SUPPLIED ENTRIES:
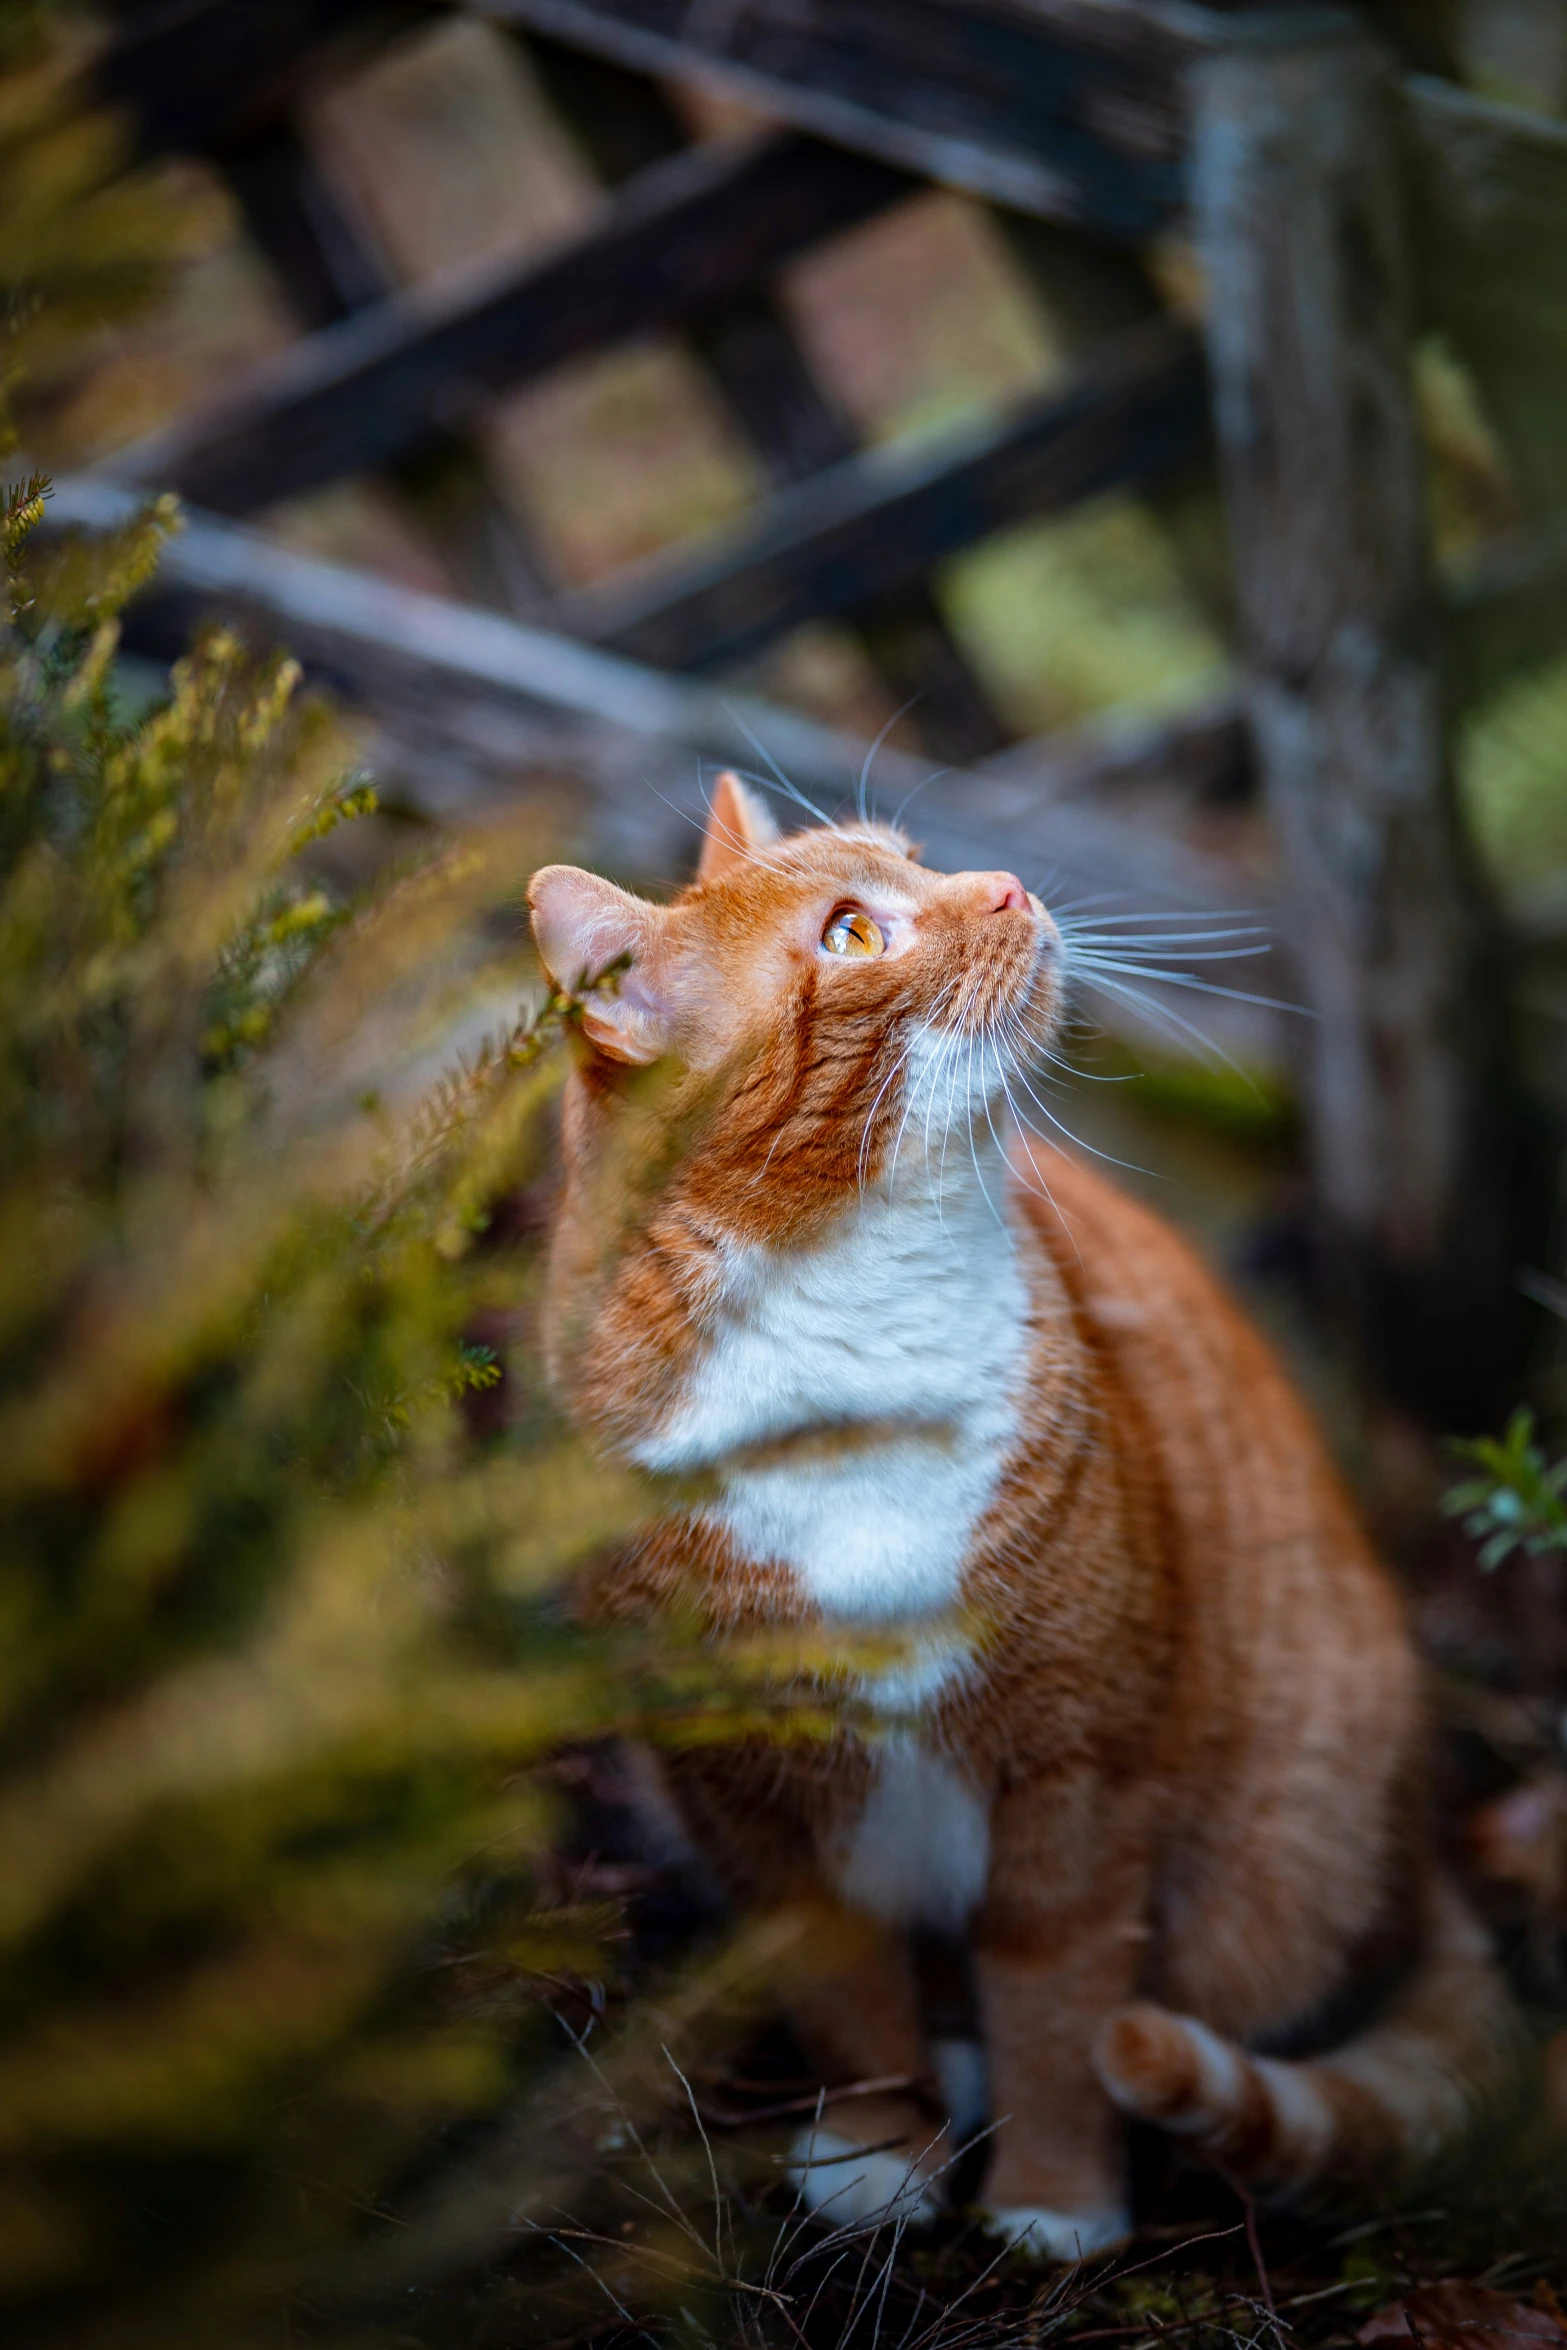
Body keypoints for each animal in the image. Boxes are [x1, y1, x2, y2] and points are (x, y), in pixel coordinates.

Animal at [530, 770, 1522, 2256]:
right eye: (851, 933)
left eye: (918, 861)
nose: (998, 882)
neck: (858, 1330)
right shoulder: (750, 1798)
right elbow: (848, 1997)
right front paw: (879, 2154)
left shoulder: (1081, 1771)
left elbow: (1059, 2002)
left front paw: (1053, 2200)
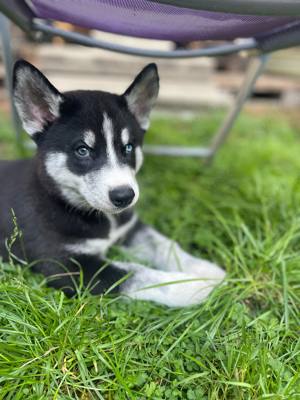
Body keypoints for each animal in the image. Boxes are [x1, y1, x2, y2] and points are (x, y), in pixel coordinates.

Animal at [0, 59, 225, 306]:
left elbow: (165, 245)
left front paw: (206, 270)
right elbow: (138, 274)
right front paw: (196, 286)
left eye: (128, 148)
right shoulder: (65, 266)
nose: (124, 197)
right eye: (82, 151)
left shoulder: (131, 228)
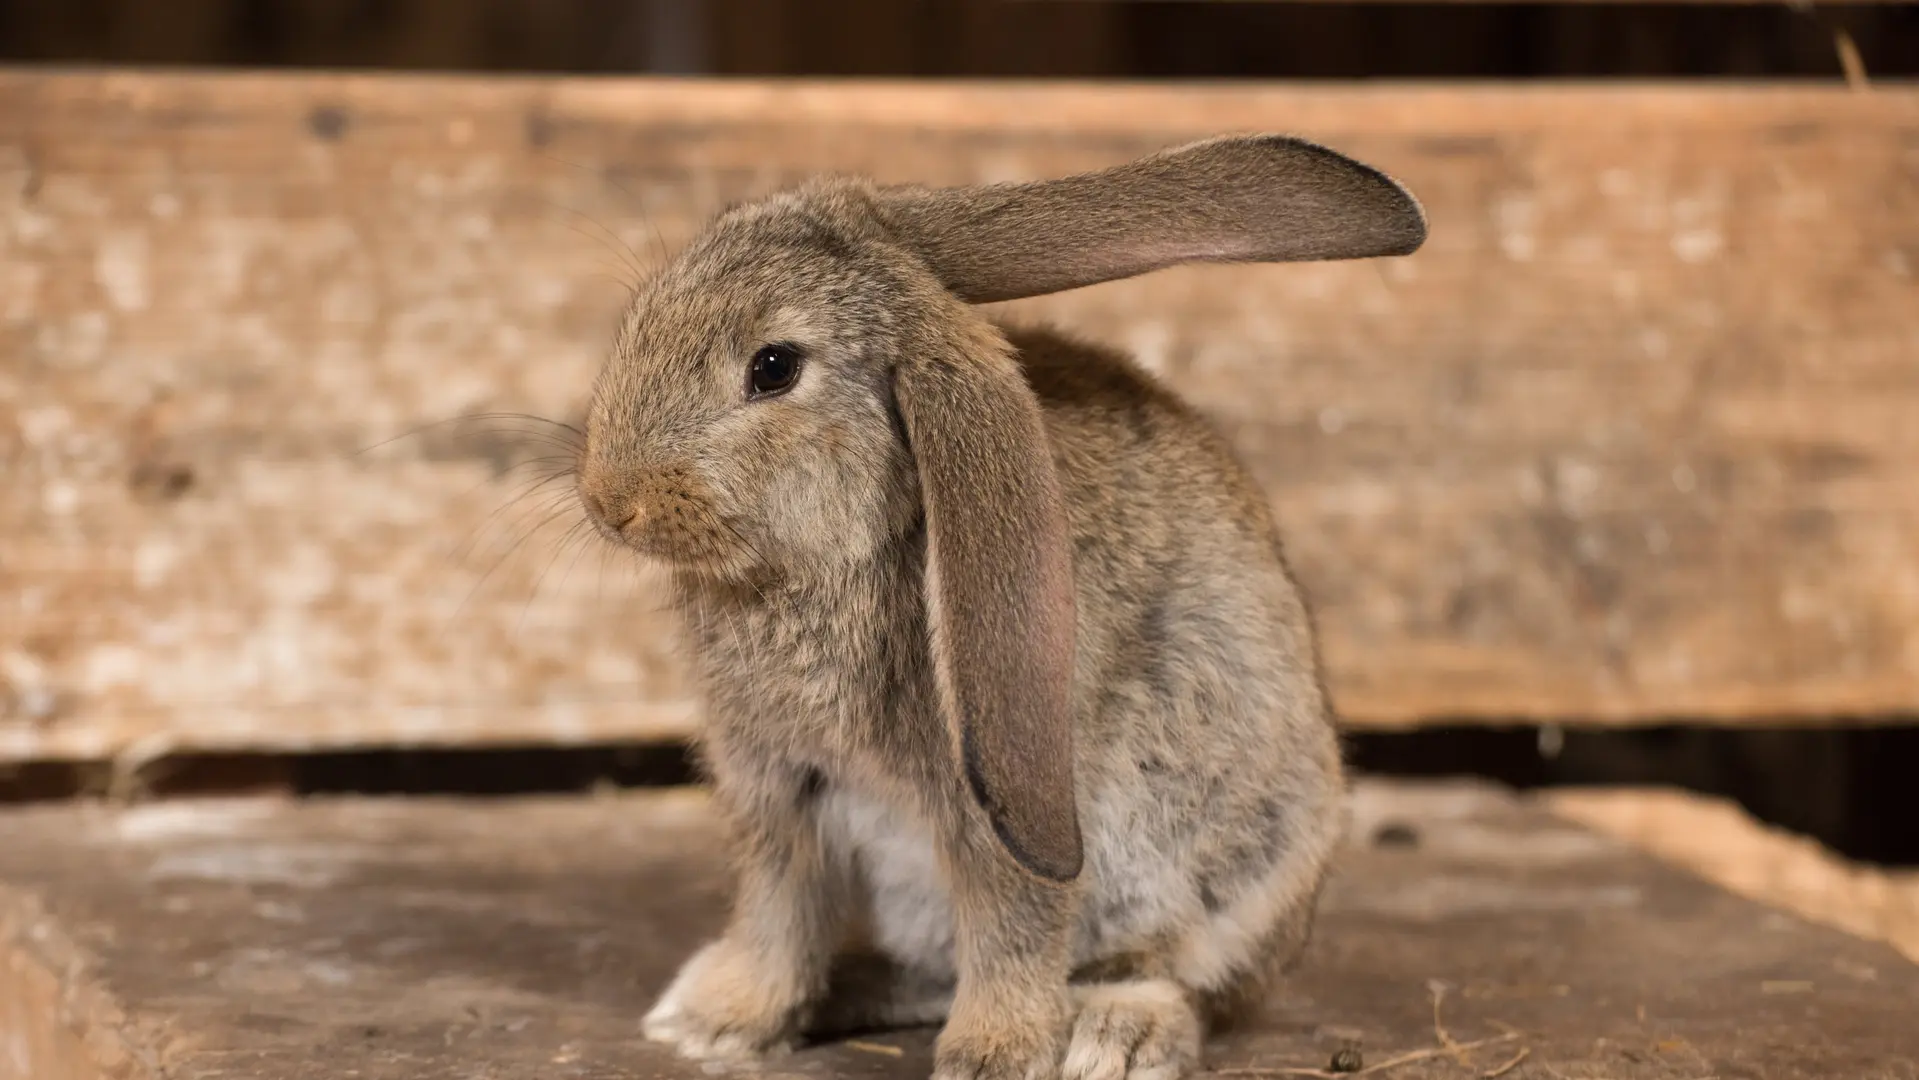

INSTRUCTIONS TO FOLLOW: Output, word for word, the full listing above, with no pictures.

RESPONSE AREA:
Body keypoints for each animal in the image. Boxes are [x1, y1, x2, y2] and points are (x, y), in pixel coordinates.

Animal at [530, 770, 1522, 2256]:
right eye: (851, 933)
left eye: (918, 861)
nose: (998, 882)
neck: (858, 1330)
right shoulder: (750, 1798)
right elbow: (848, 1997)
right front paw: (879, 2154)
left shoulder: (1081, 1771)
left elbow: (1059, 2002)
left front paw: (1053, 2200)
Body keypoints for each animal in the image. Boxes are [x1, y1, x2, y2] and points are (x, y), in pixel coordinates.

Animal at [0, 59, 225, 306]:
left elbow: (165, 245)
left front paw: (206, 270)
right elbow: (138, 274)
right front paw: (196, 286)
left eye: (128, 148)
right shoulder: (65, 266)
nose: (124, 197)
right eye: (82, 151)
left shoulder: (131, 228)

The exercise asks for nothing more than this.